EXERCISE GOAL
Render each line below as one string in a JSON list, leaving out blank lines.

DATA PROVIDED
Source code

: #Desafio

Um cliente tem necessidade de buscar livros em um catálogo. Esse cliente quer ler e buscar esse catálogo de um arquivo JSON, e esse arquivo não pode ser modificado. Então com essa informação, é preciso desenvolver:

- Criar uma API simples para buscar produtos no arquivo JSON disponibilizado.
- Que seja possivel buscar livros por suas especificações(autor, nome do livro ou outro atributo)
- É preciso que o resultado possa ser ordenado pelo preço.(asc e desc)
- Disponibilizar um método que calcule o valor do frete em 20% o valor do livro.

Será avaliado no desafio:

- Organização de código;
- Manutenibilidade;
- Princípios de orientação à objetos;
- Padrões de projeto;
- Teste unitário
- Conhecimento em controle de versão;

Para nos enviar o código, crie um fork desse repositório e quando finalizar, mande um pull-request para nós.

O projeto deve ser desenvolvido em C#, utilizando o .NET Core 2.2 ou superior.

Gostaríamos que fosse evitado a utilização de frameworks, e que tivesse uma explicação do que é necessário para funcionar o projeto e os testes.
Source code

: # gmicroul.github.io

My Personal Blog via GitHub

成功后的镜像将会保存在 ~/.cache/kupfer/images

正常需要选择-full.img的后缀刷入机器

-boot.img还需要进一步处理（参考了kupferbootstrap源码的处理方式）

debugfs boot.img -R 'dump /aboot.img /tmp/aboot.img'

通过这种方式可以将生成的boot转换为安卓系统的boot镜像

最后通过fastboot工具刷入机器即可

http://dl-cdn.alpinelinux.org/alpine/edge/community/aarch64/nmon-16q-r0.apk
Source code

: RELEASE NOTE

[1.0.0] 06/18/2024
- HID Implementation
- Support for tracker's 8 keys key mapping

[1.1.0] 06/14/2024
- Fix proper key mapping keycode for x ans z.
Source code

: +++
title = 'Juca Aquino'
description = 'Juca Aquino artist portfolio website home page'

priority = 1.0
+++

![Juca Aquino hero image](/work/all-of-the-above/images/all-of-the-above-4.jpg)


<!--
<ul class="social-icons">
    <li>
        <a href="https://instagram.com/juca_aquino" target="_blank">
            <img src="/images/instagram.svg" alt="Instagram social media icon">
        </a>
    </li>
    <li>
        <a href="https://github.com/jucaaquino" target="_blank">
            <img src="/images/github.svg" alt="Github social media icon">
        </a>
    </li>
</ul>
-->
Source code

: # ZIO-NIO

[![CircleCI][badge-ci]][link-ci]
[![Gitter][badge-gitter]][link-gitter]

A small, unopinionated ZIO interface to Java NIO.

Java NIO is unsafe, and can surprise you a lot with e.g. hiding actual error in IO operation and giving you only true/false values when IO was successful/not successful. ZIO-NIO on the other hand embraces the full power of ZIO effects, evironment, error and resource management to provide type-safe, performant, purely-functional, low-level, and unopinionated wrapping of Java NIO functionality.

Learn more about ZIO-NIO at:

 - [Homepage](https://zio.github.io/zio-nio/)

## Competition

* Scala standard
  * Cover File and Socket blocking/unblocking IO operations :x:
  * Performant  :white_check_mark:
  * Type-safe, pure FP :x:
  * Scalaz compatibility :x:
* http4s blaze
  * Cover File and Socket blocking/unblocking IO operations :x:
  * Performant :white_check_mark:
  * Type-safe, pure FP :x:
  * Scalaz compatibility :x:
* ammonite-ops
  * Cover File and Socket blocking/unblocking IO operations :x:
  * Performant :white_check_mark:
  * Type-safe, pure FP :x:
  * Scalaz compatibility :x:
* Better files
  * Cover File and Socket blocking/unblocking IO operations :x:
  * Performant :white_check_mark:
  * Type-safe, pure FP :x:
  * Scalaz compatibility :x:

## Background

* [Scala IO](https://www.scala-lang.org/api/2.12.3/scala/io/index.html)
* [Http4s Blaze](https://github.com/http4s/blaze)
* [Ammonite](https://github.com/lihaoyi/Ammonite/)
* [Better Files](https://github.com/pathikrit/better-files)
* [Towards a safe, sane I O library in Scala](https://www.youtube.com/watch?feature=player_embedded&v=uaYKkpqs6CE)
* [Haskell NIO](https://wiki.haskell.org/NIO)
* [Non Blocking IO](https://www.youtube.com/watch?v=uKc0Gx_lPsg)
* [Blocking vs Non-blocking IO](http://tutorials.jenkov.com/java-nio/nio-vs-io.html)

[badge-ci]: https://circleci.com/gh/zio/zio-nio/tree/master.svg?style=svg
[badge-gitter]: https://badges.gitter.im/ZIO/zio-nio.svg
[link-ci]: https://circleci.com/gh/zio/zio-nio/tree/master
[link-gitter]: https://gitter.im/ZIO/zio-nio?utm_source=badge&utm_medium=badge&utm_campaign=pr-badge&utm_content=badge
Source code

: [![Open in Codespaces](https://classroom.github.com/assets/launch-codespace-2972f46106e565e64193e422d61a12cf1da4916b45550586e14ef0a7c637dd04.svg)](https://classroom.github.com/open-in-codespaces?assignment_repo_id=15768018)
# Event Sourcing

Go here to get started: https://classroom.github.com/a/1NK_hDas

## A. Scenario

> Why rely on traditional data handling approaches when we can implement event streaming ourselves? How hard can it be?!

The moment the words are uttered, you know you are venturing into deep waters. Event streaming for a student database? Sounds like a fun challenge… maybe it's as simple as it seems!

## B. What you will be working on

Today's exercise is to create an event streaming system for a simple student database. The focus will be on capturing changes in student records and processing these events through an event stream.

WRITTEN ANSWER
[
  "Source code",
  ": #Desafio",
  "Um cliente tem necessidade de buscar livros em um catálogo. Esse cliente quer ler e buscar esse catálogo de um arquivo JSON, e esse arquivo não pode ser modificado. Então com essa informação, é preciso desenvolver:",
  "- Criar uma API simples para buscar produtos no arquivo JSON disponibilizado.",
  "- Que seja possivel buscar livros por suas especificações(autor, nome do livro ou outro atributo)",
  "- É preciso que o resultado possa ser ordenado pelo preço.(asc e desc)",
  "- Disponibilizar um método que calcule o valor do frete em 20% o valor do livro.",
  "Será avaliado no desafio:",
  "- Organização de código;",
  "- Manutenibilidade;",
  "- Princípios de orientação à objetos;",
  "- Padrões de projeto;",
  "- Teste unitário",
  "- Conhecimento em controle de versão;",
  "Para nos enviar o código, crie um fork desse repositório e quando finalizar, mande um pull-request para nós.",
  "O projeto deve ser desenvolvido em C#, utilizando o .NET Core 2.2 ou superior.",
  "Gostaríamos que fosse evitado a utilização de frameworks, e que tivesse uma explicação do que é necessário para funcionar o projeto e os testes.",
  "Source code",
  ": # gmicroul.github.io",
  "My Personal Blog via GitHub",
  "成功后的镜像将会保存在 ~/.cache/kupfer/images",
  "正常需要选择-full.img的后缀刷入机器",
  "-boot.img还需要进一步处理（参考了kupferbootstrap源码的处理方式）",
  "debugfs boot.img -R 'dump /aboot.img /tmp/aboot.img'",
  "通过这种方式可以将生成的boot转换为安卓系统的boot镜像",
  "最后通过fastboot工具刷入机器即可",
  "http://dl-cdn.alpinelinux.org/alpine/edge/community/aarch64/nmon-16q-r0.apk",
  "Source code",
  ": RELEASE NOTE",
  "[1.0.0] 06/18/2024",
  "- HID Implementation",
  "- Support for tracker's 8 keys key mapping",
  "[1.1.0] 06/14/2024",
  "- Fix proper key mapping keycode for x ans z.",
  "Source code",
  ": +++",
  "title = 'Juca Aquino'",
  "description = 'Juca Aquino artist portfolio website home page'",
  "priority = 1.0",
  "+++",
  "![Juca Aquino hero image](/work/all-of-the-above/images/all-of-the-above-4.jpg)",
  "<!--",
  "<ul class=\"social-icons\">",
  "    <li>",
  "        <a href=\"https://instagram.com/juca_aquino\" target=\"_blank\">",
  "            <img src=\"/images/instagram.svg\" alt=\"Instagram social media icon\">",
  "        </a>",
  "    </li>",
  "    <li>",
  "        <a href=\"https://github.com/jucaaquino\" target=\"_blank\">",
  "            <img src=\"/images/github.svg\" alt=\"Github social media icon\">",
  "        </a>",
  "    </li>",
  "</ul>",
  "-->",
  "Source code",
  ": # ZIO-NIO",
  "[![CircleCI][badge-ci]][link-ci]",
  "[![Gitter][badge-gitter]][link-gitter]",
  "A small, unopinionated ZIO interface to Java NIO.",
  "Java NIO is unsafe, and can surprise you a lot with e.g. hiding actual error in IO operation and giving you only true/false values when IO was successful/not successful. ZIO-NIO on the other hand embraces the full power of ZIO effects, evironment, error and resource management to provide type-safe, performant, purely-functional, low-level, and unopinionated wrapping of Java NIO functionality.",
  "Learn more about ZIO-NIO at:",
  " - [Homepage](https://zio.github.io/zio-nio/)",
  "## Competition",
  "* Scala standard",
  "  * Cover File and Socket blocking/unblocking IO operations :x:",
  "  * Performant  :white_check_mark:",
  "  * Type-safe, pure FP :x:",
  "  * Scalaz compatibility :x:",
  "* http4s blaze",
  "  * Cover File and Socket blocking/unblocking IO operations :x:",
  "  * Performant :white_check_mark:",
  "  * Type-safe, pure FP :x:",
  "  * Scalaz compatibility :x:",
  "* ammonite-ops",
  "  * Cover File and Socket blocking/unblocking IO operations :x:",
  "  * Performant :white_check_mark:",
  "  * Type-safe, pure FP :x:",
  "  * Scalaz compatibility :x:",
  "* Better files",
  "  * Cover File and Socket blocking/unblocking IO operations :x:",
  "  * Performant :white_check_mark:",
  "  * Type-safe, pure FP :x:",
  "  * Scalaz compatibility :x:",
  "## Background",
  "* [Scala IO](https://www.scala-lang.org/api/2.12.3/scala/io/index.html)",
  "* [Http4s Blaze](https://github.com/http4s/blaze)",
  "* [Ammonite](https://github.com/lihaoyi/Ammonite/)",
  "* [Better Files](https://github.com/pathikrit/better-files)",
  "* [Towards a safe, sane I O library in Scala](https://www.youtube.com/watch?feature=player_embedded&v=uaYKkpqs6CE)",
  "* [Haskell NIO](https://wiki.haskell.org/NIO)",
  "* [Non Blocking IO](https://www.youtube.com/watch?v=uKc0Gx_lPsg)",
  "* [Blocking vs Non-blocking IO](http://tutorials.jenkov.com/java-nio/nio-vs-io.html)",
  "[badge-ci]: https://circleci.com/gh/zio/zio-nio/tree/master.svg?style=svg",
  "[badge-gitter]: https://badges.gitter.im/ZIO/zio-nio.svg",
  "[link-ci]: https://circleci.com/gh/zio/zio-nio/tree/master",
  "[link-gitter]: https://gitter.im/ZIO/zio-nio?utm_source=badge&utm_medium=badge&utm_campaign=pr-badge&utm_content=badge",
  "Source code",
  ": [![Open in Codespaces](https://classroom.github.com/assets/launch-codespace-2972f46106e565e64193e422d61a12cf1da4916b45550586e14ef0a7c637dd04.svg)](https://classroom.github.com/open-in-codespaces?assignment_repo_id=15768018)",
  "# Event Sourcing",
  "Go here to get started: https://classroom.github.com/a/1NK_hDas",
  "## A. Scenario",
  "> Why rely on traditional data handling approaches when we can implement event streaming ourselves? How hard can it be?!",
  "The moment the words are uttered, you know you are venturing into deep waters. Event streaming for a student database? Sounds like a fun challenge… maybe it's as simple as it seems!",
  "## B. What you will be working on",
  "Today's exercise is to create an event streaming system for a simple student database. The focus will be on capturing changes in student records and processing these events through an event stream."
]